Records to use Start Marker

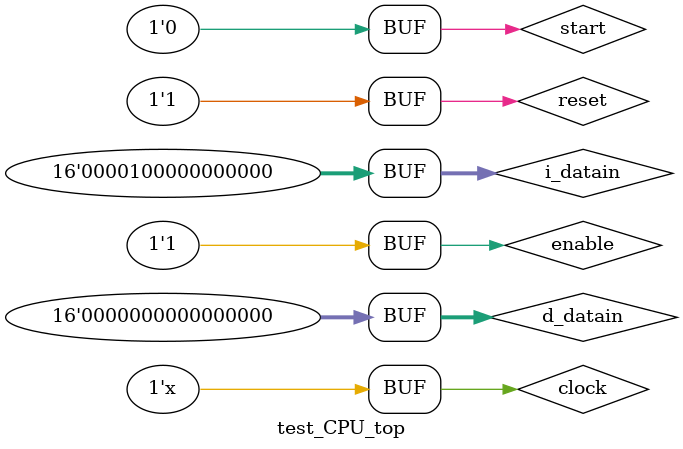
<source format=v>
`timescale 1ns / 1ps
`define exec 1'b1
`define idle 1'b0
`define HALT 5'b00001
`define LOAD 5'b00010
`define STORE 5'b00011
`define ADD 5'b01000
`define BZ 5'b11010
`define BN 5'b11100
`define CMP 5'b01100
`define gr0 3'b000
`define gr1 3'b001
`define gr2 3'b010
`define gr3 3'b011
`define NOP 5'b00000

module test_CPU_top;

	// Inputs
	reg reset;
	reg clock;
	reg enable;
	reg start;
	reg [15:0] i_datain;
	reg [15:0] d_datain;

	// Outputs
	wire d_we;
	wire [7:0] i_addr;
	wire [7:0] d_addr;
	wire [15:0] d_dataout;

	// Instantiate the Unit Under Test (UUT)
	CPU_top uut (
		.reset(reset), 
		.clock(clock), 
		.enable(enable), 
		.start(start), 
		.i_datain(i_datain), 
		.d_datain(d_datain), 
		.d_we(d_we), 
		.i_addr(i_addr), 
		.d_addr(d_addr), 
		.d_dataout(d_dataout)
	);
	always #5 clock = ~clock;
	initial begin
		//************************************************//
		//* You need to complete the testbench below     *//
		//* by yourself according to your operation set  *//
		//************************************************//

		//************* test pattern *************//	
		/*
		$display("pc:\tid_ir:\t\treg_A:\treg_B:\treg_C:\td_addr:\td_dataout:\td_we:\treC1:\tgr1:\tgr2:\tgr3");
		$monitor("%h:\t%b:\t%h:\t%h:\t%h:\t%h:\t%h:\t%b:\t%h:\t%h:\t%h:\t%h", 
			uut.pc, uut.id_ir, uut.reg_A, uut.reg_B, uut.reg_C,
			d_addr, d_dataout, d_we, uut.reg_C1, uut.gr[1], uut.gr[2], uut.gr[3], uut.zf);
		*/
		$monitor("%h %h %h",uut.pc, uut.reg_C, uut.nf);
		enable <= 1; start <= 0; i_datain <= 0; d_datain <= 0; clock <= 0;

		#10 reset <= 0;
		#10 reset <= 1;
		#10 enable <= 1;
		#10 start <=1;
		#10 start <= 0;
		
		#10 i_datain <= {`NOP, 11'b000_0000_0000};
		#10 i_datain <= {`NOP, 11'b000_0000_0000};
		#10 i_datain <= {`NOP, 11'b000_0000_0000};
		#10 i_datain <= 16'b01000_001_0001_0001;
		#10 i_datain <= {`NOP, 11'b000_0000_0000};
		#10 i_datain <= {`NOP, 11'b000_0000_0000};
		#10 i_datain <= {`NOP, 11'b000_0000_0000};
		#10 i_datain <= {`NOP, 11'b000_0000_0000};
		#10 i_datain <= {`NOP, 11'b000_0000_0000};
		#10 i_datain <= 16'b01001_010_0000_0001;
		#10 i_datain <= {`NOP, 11'b000_0000_0000};
		#10 i_datain <= {`NOP, 11'b000_0000_0000};
		#10 i_datain <= {`NOP, 11'b000_0000_0000};
		#10 i_datain <= {`NOP, 11'b000_0000_0000};
		#10 i_datain <= {`NOP, 11'b000_0000_0000};
		#10 i_datain <= {`HALT, 11'b000_0000_0000};
		/*
			i_datain <= {`LOAD, `gr1, 1'b0, `gr0, 4'b0000};
		#10 i_datain <= {`LOAD, `gr2, 1'b0, `gr0, 4'b0001};
		#10 i_datain <= {`NOP, 11'b000_0000_0000};
		#10 i_datain <= {`NOP, 11'b000_0000_0000};
			d_datain <=16'h00AB;  // 3 clk later from LOAD
		#10 i_datain <= {`NOP, 11'b000_0000_0000};
			d_datain <=16'h3C00;  // 3 clk later from LOAD
		#10 i_datain <= {`ADD, `gr3, 1'b0, `gr1, 1'b0, `gr2};
		#10 i_datain <= {`NOP, 11'b000_0000_0000};
		#10 i_datain <= {`NOP, 11'b000_0000_0000};
		#10 i_datain <= {`NOP, 11'b000_0000_0000};
		#10 i_datain <= {`STORE, `gr3, 1'b0, `gr0, 4'b0010};
		#10 i_datain <= {`HALT, 11'b000_0000_0000};
		*/
	end
      
endmodule


</source>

Records to use End Marker

* Required action *
Exact wording is required throughout: write out all the records, but no pictures.

* Exercise response *
<source format=v>
`timescale 1ns / 1ps
`define exec 1'b1
`define idle 1'b0
`define HALT 5'b00001
`define LOAD 5'b00010
`define STORE 5'b00011
`define ADD 5'b01000
`define BZ 5'b11010
`define BN 5'b11100
`define CMP 5'b01100
`define gr0 3'b000
`define gr1 3'b001
`define gr2 3'b010
`define gr3 3'b011
`define NOP 5'b00000

module test_CPU_top;

	// Inputs
	reg reset;
	reg clock;
	reg enable;
	reg start;
	reg [15:0] i_datain;
	reg [15:0] d_datain;

	// Outputs
	wire d_we;
	wire [7:0] i_addr;
	wire [7:0] d_addr;
	wire [15:0] d_dataout;

	// Instantiate the Unit Under Test (UUT)
	CPU_top uut (
		.reset(reset), 
		.clock(clock), 
		.enable(enable), 
		.start(start), 
		.i_datain(i_datain), 
		.d_datain(d_datain), 
		.d_we(d_we), 
		.i_addr(i_addr), 
		.d_addr(d_addr), 
		.d_dataout(d_dataout)
	);
	always #5 clock = ~clock;
	initial begin
		//************************************************//
		//* You need to complete the testbench below     *//
		//* by yourself according to your operation set  *//
		//************************************************//

		//************* test pattern *************//	
		/*
		$display("pc:\tid_ir:\t\treg_A:\treg_B:\treg_C:\td_addr:\td_dataout:\td_we:\treC1:\tgr1:\tgr2:\tgr3");
		$monitor("%h:\t%b:\t%h:\t%h:\t%h:\t%h:\t%h:\t%b:\t%h:\t%h:\t%h:\t%h", 
			uut.pc, uut.id_ir, uut.reg_A, uut.reg_B, uut.reg_C,
			d_addr, d_dataout, d_we, uut.reg_C1, uut.gr[1], uut.gr[2], uut.gr[3], uut.zf);
		*/
		$monitor("%h %h %h",uut.pc, uut.reg_C, uut.nf);
		enable <= 1; start <= 0; i_datain <= 0; d_datain <= 0; clock <= 0;

		#10 reset <= 0;
		#10 reset <= 1;
		#10 enable <= 1;
		#10 start <=1;
		#10 start <= 0;
		
		#10 i_datain <= {`NOP, 11'b000_0000_0000};
		#10 i_datain <= {`NOP, 11'b000_0000_0000};
		#10 i_datain <= {`NOP, 11'b000_0000_0000};
		#10 i_datain <= 16'b01000_001_0001_0001;
		#10 i_datain <= {`NOP, 11'b000_0000_0000};
		#10 i_datain <= {`NOP, 11'b000_0000_0000};
		#10 i_datain <= {`NOP, 11'b000_0000_0000};
		#10 i_datain <= {`NOP, 11'b000_0000_0000};
		#10 i_datain <= {`NOP, 11'b000_0000_0000};
		#10 i_datain <= 16'b01001_010_0000_0001;
		#10 i_datain <= {`NOP, 11'b000_0000_0000};
		#10 i_datain <= {`NOP, 11'b000_0000_0000};
		#10 i_datain <= {`NOP, 11'b000_0000_0000};
		#10 i_datain <= {`NOP, 11'b000_0000_0000};
		#10 i_datain <= {`NOP, 11'b000_0000_0000};
		#10 i_datain <= {`HALT, 11'b000_0000_0000};
		/*
			i_datain <= {`LOAD, `gr1, 1'b0, `gr0, 4'b0000};
		#10 i_datain <= {`LOAD, `gr2, 1'b0, `gr0, 4'b0001};
		#10 i_datain <= {`NOP, 11'b000_0000_0000};
		#10 i_datain <= {`NOP, 11'b000_0000_0000};
			d_datain <=16'h00AB;  // 3 clk later from LOAD
		#10 i_datain <= {`NOP, 11'b000_0000_0000};
			d_datain <=16'h3C00;  // 3 clk later from LOAD
		#10 i_datain <= {`ADD, `gr3, 1'b0, `gr1, 1'b0, `gr2};
		#10 i_datain <= {`NOP, 11'b000_0000_0000};
		#10 i_datain <= {`NOP, 11'b000_0000_0000};
		#10 i_datain <= {`NOP, 11'b000_0000_0000};
		#10 i_datain <= {`STORE, `gr3, 1'b0, `gr0, 4'b0010};
		#10 i_datain <= {`HALT, 11'b000_0000_0000};
		*/
	end
      
endmodule


</source>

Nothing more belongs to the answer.